House Energy Bills Threaten US Economy With Higher Prices

Domestic Fossil Fuel Abundance Fails to Deliver Cheap Energy For Americans

House Republicans plan votes before July 4 on at least three bills (HR 6, HR 3301, HR 4899) to increase domestic fossil fuel production and facilitate their export, with a “Drill Baby Drill” mantra designed to inspire a return to lower gas prices. Political parties can be forgiven for failing to update their rhetoric in the face of changing market dynamics. But the antiquated bombast designed during a period of relative energy scarcity is downright silly in today’s era of energy abundance. Domestic fossil fuel production is at record highs, and in less than two years we’ll be the largest oil producer in the world. Despite the fact we’re awash in domestically-produced fossil fuels, Americans continue to pay more for gasoline. That’s because petroleum prices are set by energy traders based on global events—so our prices will go up even if these GOP bills pass as long as Chinese demand and Middle East unrest fuel speculation. Particularly problematic is HR 6, which will make it easier to export natural gas, threatening higher prices for American consumers.

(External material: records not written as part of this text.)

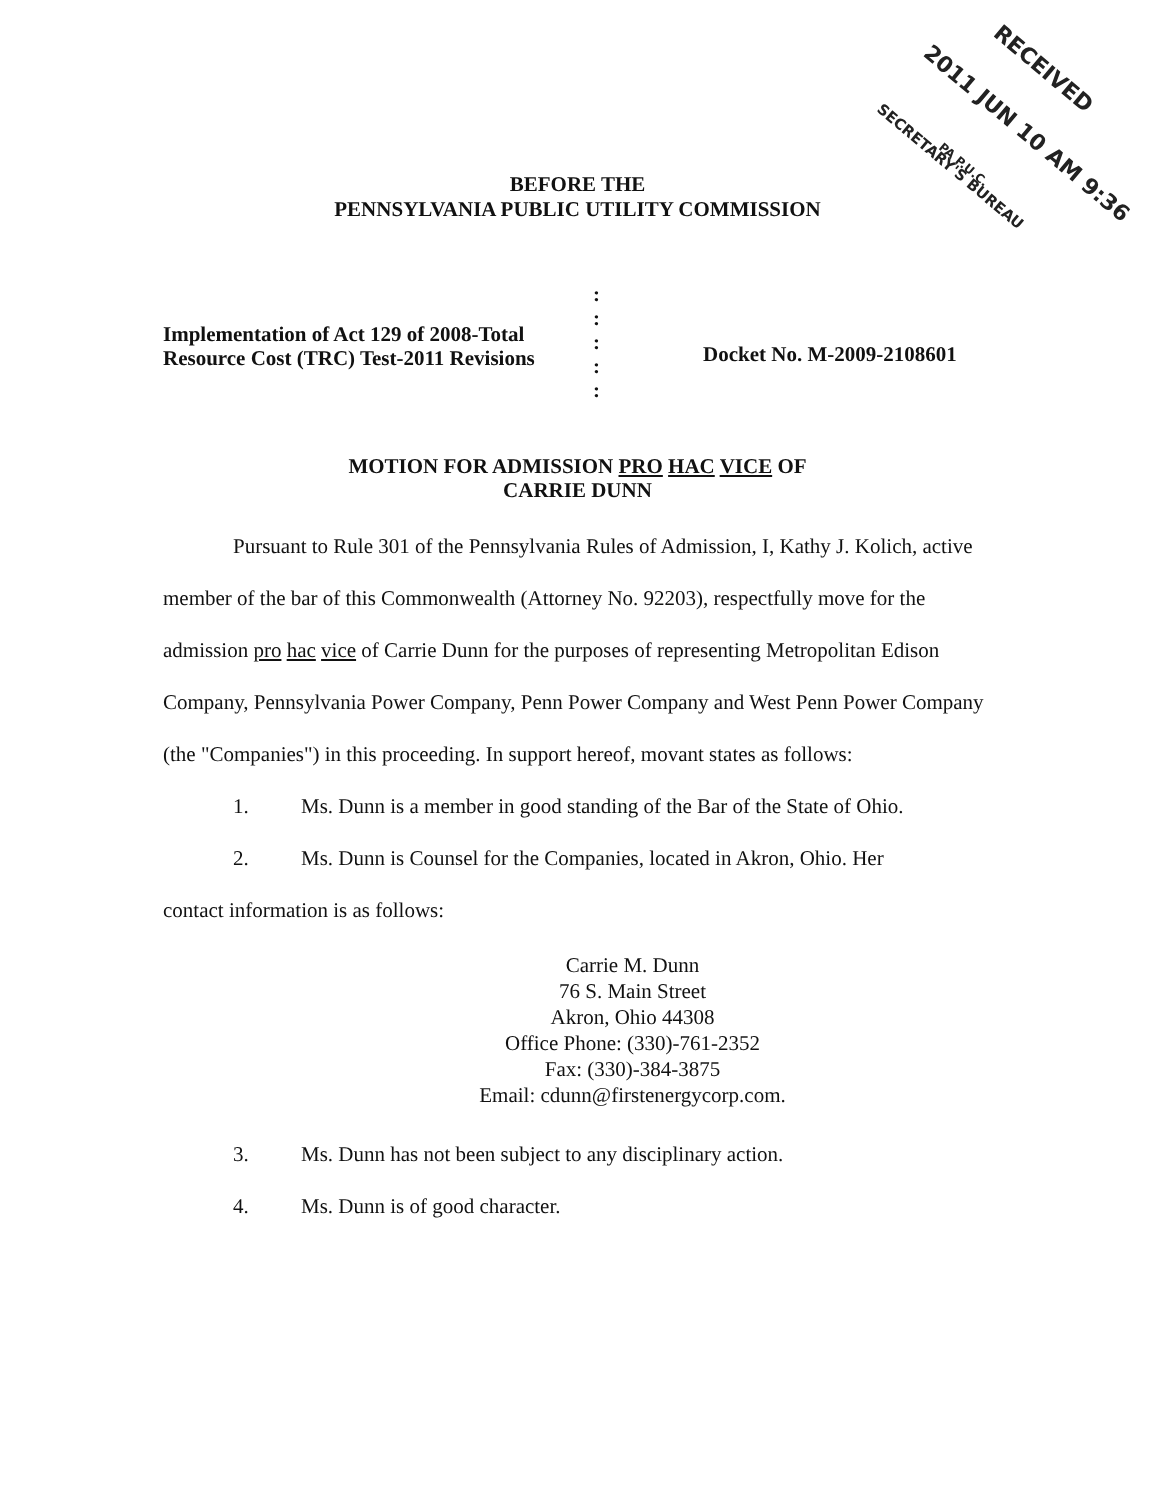RECEIVED
2011 JUN 10 AM 9:36
SECRETARY'S BUREAU
PA P.U.C.
BEFORE THE
PENNSYLVANIA PUBLIC UTILITY COMMISSION
Implementation of Act 129 of 2008-Total
Resource Cost (TRC) Test-2011 Revisions
:
:
:
:
:
Docket No. M-2009-2108601
MOTION FOR ADMISSION PRO HAC VICE OF
CARRIE DUNN
Pursuant to Rule 301 of the Pennsylvania Rules of Admission, I, Kathy J. Kolich, active member of the bar of this Commonwealth (Attorney No. 92203), respectfully move for the admission pro hac vice of Carrie Dunn for the purposes of representing Metropolitan Edison Company, Pennsylvania Power Company, Penn Power Company and West Penn Power Company (the "Companies") in this proceeding. In support hereof, movant states as follows:
1. Ms. Dunn is a member in good standing of the Bar of the State of Ohio.
2. Ms. Dunn is Counsel for the Companies, located in Akron, Ohio. Her
contact information is as follows:
Carrie M. Dunn
76 S. Main Street
Akron, Ohio 44308
Office Phone: (330)-761-2352
Fax: (330)-384-3875
Email: cdunn@firstenergycorp.com.
3. Ms. Dunn has not been subject to any disciplinary action.
4. Ms. Dunn is of good character.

Lost in the House effort to reduce regulations over oil drilling is their willful amnesia of the 2010 BP Deepwater Horizon tragedy: why on earth is the House GOP trying to relax offshore drilling safety and environmental standards that the bipartisan commission found to be too weak? And of course none of the legislation recognize the need to deal with greenhouse gas emissions.

Eviscerating regulations over fossil fuel production and encouraging their export is a poor excuse for an energy policy. Progressively pricing carbon and investing billions into a sustainable energy infrastructure is the most cost-effective path to get our energy system working for families.